A case study by an international team of researchers led by the University of Cambridge and Johns Hopkins Medicine, published online in Academic Medicine, looked at what prevented employees from raising patient-safety concerns and identifies measures to help healthcare organizations encourage employees to speak up. It recommends a systematic approach to promoting employee voice that appears to have already made a positive impact at Johns Hopkins.
“It’s not enough just to say you’re committed to employee voice. Healthcare staff must genuinely feel comfortable speaking up if organizations are going to provide safe, high-quality care,” says Mary Dixon-Woods, D.Phil., M.Sc., a professor at the University of Cambridge, director of THIS Institute (The Healthcare Improvement Studies Institute) and the study’s lead author. “Even when reporting mechanisms are in place, employees may not report disruptive behaviors if they don’t feel safe in doing so and don’t think their concerns will be addressed.”
Since healthcare workers often are reluctant to raise concerns about co-workers and unsafe behaviors, the leadership at Johns Hopkins Medicine sought to encourage employee voice in the organization by first identifying barriers.

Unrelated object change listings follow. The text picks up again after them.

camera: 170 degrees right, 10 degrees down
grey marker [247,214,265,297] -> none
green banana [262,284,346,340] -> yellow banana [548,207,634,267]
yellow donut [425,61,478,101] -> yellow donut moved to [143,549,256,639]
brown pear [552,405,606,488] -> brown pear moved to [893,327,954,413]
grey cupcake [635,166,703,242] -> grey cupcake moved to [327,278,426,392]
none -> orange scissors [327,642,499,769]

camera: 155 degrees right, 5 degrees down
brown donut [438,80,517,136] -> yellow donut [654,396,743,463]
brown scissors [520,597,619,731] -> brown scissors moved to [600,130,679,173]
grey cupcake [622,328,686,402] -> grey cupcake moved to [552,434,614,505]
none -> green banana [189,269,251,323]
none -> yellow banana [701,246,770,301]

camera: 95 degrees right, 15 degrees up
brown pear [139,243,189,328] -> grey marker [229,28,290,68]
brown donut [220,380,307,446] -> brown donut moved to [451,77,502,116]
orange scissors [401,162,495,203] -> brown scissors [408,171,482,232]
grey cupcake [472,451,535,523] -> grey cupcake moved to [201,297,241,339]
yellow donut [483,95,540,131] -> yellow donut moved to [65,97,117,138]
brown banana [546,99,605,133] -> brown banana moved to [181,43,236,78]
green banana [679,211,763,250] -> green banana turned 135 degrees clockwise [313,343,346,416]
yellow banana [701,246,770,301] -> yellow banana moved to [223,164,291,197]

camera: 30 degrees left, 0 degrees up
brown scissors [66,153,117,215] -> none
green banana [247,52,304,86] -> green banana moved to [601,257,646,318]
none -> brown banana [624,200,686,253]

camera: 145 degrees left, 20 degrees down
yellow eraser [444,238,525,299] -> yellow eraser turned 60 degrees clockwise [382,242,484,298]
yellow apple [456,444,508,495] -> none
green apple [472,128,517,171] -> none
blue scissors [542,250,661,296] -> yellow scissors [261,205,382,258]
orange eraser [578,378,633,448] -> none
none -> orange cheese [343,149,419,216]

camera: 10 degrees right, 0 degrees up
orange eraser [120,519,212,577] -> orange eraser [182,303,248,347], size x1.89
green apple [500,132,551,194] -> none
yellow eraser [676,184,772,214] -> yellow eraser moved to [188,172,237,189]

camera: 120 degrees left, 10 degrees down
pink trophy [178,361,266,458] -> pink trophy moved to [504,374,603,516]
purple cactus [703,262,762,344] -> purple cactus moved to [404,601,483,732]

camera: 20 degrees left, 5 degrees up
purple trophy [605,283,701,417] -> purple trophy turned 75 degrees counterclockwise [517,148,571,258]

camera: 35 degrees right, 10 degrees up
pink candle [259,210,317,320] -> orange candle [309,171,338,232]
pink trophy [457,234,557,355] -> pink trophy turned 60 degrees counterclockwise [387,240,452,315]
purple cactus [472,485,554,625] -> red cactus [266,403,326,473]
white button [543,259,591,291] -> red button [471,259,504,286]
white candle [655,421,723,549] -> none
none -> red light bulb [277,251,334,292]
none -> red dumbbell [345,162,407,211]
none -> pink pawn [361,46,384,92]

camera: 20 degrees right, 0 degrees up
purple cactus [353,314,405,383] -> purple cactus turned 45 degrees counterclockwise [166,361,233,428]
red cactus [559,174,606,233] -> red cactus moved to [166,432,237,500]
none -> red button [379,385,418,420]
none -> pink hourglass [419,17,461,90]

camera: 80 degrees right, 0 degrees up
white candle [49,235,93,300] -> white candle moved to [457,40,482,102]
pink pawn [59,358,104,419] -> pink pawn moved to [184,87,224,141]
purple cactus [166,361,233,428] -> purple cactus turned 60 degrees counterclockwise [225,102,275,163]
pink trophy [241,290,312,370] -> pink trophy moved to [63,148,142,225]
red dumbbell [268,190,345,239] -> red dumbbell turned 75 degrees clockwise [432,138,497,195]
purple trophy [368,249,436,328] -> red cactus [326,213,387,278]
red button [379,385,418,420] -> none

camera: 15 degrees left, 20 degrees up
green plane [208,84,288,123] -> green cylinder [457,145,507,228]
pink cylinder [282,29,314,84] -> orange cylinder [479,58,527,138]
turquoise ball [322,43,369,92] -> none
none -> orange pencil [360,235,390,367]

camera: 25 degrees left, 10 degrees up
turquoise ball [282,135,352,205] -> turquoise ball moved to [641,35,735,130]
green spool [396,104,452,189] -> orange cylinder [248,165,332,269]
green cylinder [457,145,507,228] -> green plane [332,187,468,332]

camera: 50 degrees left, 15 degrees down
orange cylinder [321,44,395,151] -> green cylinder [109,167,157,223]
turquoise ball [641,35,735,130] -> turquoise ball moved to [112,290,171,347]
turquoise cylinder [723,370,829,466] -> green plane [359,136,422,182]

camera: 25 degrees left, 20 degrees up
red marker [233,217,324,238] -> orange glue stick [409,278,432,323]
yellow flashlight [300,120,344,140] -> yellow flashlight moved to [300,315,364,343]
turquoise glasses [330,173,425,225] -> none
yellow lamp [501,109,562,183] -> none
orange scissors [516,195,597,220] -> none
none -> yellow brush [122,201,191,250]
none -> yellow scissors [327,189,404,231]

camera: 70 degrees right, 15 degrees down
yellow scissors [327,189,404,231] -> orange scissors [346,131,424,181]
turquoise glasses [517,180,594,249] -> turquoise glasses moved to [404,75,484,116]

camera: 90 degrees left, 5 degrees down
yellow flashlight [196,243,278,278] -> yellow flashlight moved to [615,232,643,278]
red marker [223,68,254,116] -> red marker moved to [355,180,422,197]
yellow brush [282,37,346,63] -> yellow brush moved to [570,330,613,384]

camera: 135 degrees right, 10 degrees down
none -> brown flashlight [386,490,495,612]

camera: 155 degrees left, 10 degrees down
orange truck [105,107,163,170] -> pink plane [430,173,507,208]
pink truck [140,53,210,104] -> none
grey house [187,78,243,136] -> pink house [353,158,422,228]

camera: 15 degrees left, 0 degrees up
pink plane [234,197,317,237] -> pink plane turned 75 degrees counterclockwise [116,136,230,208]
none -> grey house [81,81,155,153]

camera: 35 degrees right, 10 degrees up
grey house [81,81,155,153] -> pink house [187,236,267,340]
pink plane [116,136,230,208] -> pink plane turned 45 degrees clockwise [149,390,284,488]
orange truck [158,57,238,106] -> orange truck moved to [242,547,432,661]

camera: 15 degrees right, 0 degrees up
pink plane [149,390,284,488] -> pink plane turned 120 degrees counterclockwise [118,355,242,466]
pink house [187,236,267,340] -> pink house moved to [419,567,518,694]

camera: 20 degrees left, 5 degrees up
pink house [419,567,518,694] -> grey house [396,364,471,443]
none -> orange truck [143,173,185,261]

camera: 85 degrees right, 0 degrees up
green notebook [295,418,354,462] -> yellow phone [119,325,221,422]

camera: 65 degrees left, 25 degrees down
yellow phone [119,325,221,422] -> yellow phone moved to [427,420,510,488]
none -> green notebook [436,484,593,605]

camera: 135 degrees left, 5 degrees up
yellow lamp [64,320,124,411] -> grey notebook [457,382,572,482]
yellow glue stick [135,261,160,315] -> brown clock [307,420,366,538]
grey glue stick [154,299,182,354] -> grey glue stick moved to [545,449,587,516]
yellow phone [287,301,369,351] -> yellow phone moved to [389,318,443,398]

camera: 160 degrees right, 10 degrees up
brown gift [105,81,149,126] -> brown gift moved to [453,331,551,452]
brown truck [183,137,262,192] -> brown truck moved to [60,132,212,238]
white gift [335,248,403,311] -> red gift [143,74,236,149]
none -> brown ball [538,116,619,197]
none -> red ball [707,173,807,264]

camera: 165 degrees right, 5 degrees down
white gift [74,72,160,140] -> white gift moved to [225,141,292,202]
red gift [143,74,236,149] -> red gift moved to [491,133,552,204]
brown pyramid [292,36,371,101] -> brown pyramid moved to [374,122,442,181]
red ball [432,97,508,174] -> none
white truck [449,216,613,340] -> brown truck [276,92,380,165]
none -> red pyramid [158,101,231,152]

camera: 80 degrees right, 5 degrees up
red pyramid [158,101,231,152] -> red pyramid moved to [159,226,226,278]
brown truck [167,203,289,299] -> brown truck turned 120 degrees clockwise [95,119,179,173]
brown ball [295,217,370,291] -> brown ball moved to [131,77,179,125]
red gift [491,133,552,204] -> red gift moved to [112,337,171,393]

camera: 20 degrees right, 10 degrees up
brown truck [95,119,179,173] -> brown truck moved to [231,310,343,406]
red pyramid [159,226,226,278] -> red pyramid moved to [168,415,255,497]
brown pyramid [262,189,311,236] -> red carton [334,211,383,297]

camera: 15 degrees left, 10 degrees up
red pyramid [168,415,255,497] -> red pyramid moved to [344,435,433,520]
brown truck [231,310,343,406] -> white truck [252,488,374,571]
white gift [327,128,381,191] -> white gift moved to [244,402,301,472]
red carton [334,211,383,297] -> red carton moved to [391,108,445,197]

The research team interviewed 67 administrators and front-line staff members about raising patient-safety issues at The Johns Hopkins Hospital. Some staff members said they didn’t know how to report their concerns, and others said reporting processes were difficult to navigate. More generally though, employees reported a culture of fear—they worried about hostile or angry responses, retaliation, or being labeled a bad team player. Even when employees did speak up, they reported, nothing seemed to happen in response. A particular concern for many employees was a small number of senior staff members who engaged in poor conduct with apparent impunity. Quietly referred to by many as the “untouchables,” their behavior was regarded as unacceptable, but they were so powerful that many felt that raising concerns would go nowhere.
To address the issues raised in these interviews, Johns Hopkins leaders developed, implemented, and in some cases expanded a series of interventions from fall 2014 through summer 2016. These interventions included clear definitions of acceptable and unacceptable behavior, well-coordinated reporting mechanisms, leadership training on having difficult conversations, and consistent consequences for disruptive behaviors. Safe at Hopkins, a program dedicated to addressing and investigating concerns, was designed, researchers say, to make everyone feel comfortable and safe. It means that instead of relying on individual accounts that could be disputed, Johns Hopkins Medicine leadership now investigates an entire clinical unit. During the period studied, 382 individual reports of disruptive behavior were made that led to 55 investigations in which a whole clinical unit was interviewed.
“Once Safe at Hopkins came into units where there was disruptive behavior, people started to speak up and make reports,” says Janice Clements, Ph.D., professor of molecular and comparative pathobiology, the vice dean of faculty at the Johns Hopkins University School of Medicine and an author of the study. “Although there is a lot more work to be done to formally evaluate and refine this program and all the other interventions we have put into place, I think it’s safe to say that giving people a ‘safe’ way to speak up can be done.”
With further testing in different contexts, Dixon-Woods says the interventions used at Johns Hopkins could be applicable to other health care organizations looking to promote employee voice and improve how they respond to transgressive behavior. “Though the importance of giving voice to employees—and the difficulties in doing so—are widely known, the two-stage approach of diagnosis and intervention that we undertook for this study demonstrated some intriguing promise in remaking norms in health care organizations.”